■ AIM OF THE EXERCISE ■
Please return every line of the records that contains the word "with".

■ Stored data entries ■
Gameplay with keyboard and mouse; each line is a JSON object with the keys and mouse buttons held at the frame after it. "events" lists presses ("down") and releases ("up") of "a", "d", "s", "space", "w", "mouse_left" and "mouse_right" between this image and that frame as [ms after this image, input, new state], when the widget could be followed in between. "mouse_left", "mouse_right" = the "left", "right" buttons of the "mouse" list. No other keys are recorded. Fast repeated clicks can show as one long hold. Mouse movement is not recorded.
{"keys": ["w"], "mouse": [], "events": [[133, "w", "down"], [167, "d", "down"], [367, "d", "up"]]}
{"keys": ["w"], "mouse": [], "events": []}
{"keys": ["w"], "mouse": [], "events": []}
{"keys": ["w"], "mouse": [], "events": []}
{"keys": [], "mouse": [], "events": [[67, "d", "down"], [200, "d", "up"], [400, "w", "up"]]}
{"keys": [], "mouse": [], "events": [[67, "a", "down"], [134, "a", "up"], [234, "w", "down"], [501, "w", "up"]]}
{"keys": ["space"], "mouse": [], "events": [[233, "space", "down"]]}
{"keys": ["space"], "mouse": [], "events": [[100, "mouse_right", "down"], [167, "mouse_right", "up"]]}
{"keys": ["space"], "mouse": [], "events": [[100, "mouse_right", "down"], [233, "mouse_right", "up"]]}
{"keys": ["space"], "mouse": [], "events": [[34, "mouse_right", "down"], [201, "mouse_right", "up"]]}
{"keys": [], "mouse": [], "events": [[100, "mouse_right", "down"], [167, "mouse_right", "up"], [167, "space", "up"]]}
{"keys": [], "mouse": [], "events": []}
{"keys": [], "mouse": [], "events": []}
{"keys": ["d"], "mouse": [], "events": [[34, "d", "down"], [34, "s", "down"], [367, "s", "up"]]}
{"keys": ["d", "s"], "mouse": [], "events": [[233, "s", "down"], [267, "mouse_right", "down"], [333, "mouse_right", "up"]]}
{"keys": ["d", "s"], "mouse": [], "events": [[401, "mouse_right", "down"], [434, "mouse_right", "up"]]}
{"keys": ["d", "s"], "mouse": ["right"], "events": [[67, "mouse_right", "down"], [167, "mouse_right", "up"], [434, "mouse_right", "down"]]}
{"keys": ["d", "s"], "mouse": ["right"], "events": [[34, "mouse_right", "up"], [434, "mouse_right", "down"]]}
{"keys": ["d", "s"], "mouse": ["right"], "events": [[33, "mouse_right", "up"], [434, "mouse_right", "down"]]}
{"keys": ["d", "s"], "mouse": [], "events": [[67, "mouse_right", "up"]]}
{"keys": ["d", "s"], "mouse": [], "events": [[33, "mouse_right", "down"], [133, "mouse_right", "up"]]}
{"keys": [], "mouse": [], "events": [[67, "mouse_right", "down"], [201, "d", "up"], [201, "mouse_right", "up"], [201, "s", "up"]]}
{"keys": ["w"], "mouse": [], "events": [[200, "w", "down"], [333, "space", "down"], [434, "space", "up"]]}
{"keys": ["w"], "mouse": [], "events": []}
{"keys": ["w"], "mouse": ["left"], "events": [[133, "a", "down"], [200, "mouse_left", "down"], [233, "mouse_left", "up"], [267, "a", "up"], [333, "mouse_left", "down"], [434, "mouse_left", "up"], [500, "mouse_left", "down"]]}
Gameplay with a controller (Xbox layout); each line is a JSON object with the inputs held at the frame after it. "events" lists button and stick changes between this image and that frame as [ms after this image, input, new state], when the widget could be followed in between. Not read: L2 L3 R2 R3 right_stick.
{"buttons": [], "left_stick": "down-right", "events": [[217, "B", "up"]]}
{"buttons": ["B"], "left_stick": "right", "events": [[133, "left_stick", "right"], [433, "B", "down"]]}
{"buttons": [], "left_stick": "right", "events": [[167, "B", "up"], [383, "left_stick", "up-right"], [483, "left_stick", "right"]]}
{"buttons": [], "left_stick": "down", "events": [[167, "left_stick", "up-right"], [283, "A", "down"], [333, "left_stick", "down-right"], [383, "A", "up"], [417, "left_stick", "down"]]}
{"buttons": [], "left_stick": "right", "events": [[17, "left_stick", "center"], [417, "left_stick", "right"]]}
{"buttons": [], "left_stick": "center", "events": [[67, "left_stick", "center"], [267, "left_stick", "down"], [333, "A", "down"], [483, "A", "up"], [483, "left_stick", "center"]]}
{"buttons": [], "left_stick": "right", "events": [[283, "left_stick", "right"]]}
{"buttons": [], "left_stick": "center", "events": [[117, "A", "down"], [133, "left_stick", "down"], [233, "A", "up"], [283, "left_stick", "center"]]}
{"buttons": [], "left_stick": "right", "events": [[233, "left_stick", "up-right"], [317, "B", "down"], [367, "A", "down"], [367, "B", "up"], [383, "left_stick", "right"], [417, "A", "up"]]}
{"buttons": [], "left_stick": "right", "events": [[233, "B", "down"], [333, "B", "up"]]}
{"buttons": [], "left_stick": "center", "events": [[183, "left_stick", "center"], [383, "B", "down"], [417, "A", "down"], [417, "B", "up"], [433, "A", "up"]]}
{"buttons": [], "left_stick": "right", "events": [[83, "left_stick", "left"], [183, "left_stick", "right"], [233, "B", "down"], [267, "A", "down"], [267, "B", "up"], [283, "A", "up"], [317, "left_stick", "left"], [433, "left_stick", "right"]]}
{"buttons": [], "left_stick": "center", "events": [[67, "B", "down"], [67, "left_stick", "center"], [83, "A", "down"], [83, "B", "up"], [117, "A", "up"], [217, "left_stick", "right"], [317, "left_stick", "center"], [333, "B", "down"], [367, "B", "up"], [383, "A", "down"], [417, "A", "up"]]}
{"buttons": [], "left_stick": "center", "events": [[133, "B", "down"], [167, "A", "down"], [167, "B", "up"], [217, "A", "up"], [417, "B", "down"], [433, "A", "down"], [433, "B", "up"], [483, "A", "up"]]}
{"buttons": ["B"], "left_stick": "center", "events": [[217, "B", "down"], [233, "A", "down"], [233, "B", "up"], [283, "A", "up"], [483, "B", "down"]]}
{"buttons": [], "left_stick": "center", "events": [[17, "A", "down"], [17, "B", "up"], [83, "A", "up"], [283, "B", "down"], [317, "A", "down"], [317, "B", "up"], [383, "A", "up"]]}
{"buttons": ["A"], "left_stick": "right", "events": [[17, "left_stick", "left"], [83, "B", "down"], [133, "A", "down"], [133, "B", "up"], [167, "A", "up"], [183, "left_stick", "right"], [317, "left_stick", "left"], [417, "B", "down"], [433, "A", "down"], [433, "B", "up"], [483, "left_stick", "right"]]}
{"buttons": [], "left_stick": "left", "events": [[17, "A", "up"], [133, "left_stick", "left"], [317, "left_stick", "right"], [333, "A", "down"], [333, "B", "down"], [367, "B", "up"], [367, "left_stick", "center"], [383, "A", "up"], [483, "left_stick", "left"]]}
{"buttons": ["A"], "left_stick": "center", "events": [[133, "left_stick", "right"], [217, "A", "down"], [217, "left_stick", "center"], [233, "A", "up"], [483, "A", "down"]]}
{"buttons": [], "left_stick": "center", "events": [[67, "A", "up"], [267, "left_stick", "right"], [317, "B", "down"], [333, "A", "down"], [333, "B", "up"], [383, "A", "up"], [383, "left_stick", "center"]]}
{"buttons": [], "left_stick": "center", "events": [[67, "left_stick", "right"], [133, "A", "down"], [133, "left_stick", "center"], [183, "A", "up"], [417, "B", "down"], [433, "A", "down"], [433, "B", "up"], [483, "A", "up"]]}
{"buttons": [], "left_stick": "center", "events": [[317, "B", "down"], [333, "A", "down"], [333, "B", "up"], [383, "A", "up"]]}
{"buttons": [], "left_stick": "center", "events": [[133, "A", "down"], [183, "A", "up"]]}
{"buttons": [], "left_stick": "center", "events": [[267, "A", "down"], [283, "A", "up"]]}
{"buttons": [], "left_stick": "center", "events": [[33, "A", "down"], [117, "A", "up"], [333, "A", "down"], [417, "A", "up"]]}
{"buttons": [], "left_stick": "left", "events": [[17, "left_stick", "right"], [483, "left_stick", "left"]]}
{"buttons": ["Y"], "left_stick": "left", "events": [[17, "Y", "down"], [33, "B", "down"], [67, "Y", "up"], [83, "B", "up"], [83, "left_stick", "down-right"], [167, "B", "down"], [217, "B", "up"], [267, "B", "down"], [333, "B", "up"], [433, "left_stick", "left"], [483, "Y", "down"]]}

■ OUTPUT ■
Gameplay with keyboard and mouse; each line is a JSON object with the keys and mouse buttons held at the frame after it. "events" lists presses ("down") and releases ("up") of "a", "d", "s", "space", "w", "mouse_left" and "mouse_right" between this image and that frame as [ms after this image, input, new state], when the widget could be followed in between. "mouse_left", "mouse_right" = the "left", "right" buttons of the "mouse" list. No other keys are recorded. Fast repeated clicks can show as one long hold. Mouse movement is not recorded.
Gameplay with a controller (Xbox layout); each line is a JSON object with the inputs held at the frame after it. "events" lists button and stick changes between this image and that frame as [ms after this image, input, new state], when the widget could be followed in between. Not read: L2 L3 R2 R3 right_stick.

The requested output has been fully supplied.